A Tatar man and woman touch each other's faces as they dance
Khaytarma (2013) - Official Trailer. YouTube/Ukrainian FilmFest

Mondegreen 

Vladimir Putin has claimed at various junctures that Ukrainian is not a distinct language and has used the defense of Russian-speaking people as a justification for his invasion of Ukraine. Mondegreen: Songs About Death and Love is a beautifully crafted counterargument to that point. The book, although fiction, draws heavily from the experience of the author, Volodymyr Rafayenko, a native of Donetsk who grew up speaking Russian. Rafayenko was displaced by the war in 2014 and moved to Kyiv, where, as a Russian speaker, felt himself to be both a victim of the war and in a strange way, somewhat responsible.

Rafayenko took it upon himself to learn Ukrainian, and although he has written many other novels in Russian, Mondegreen is his first Ukrainian-language novel. Its English translation will be available in March 2022. The book explores themes of language, displacement, and memory through the eyes of Haba Habinsky, a refugee from Donbas who builds a new life in Kyiv and learns Ukrainian. The book, written in an experimental style, is riddled with plays on words and interpretations.

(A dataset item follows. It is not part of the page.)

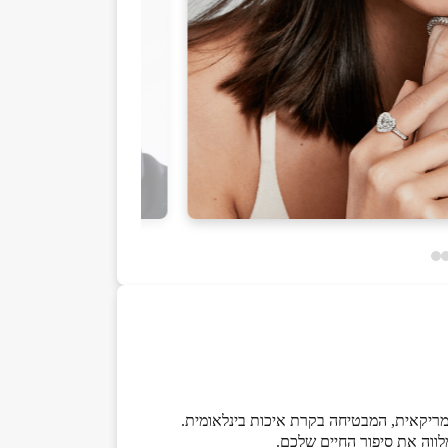
מלווה את סיפור החיים שלכם.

A mondegreen is something that is heard improperly by someone who then clings to that misinterpretation as the true meaning. The book is a probing exploration into selfhood when faced with displacement and a testament to the resilience of Ukrainian identity.  

The cover of the book Mondegreen: Songs of Love and Death
The cover of the book Mondegreen: Songs of Love and Death. Harvard Ukrainian Research Institute

Lillian Posner is a research associate for Think Global Health at the Council on Foreign Relations.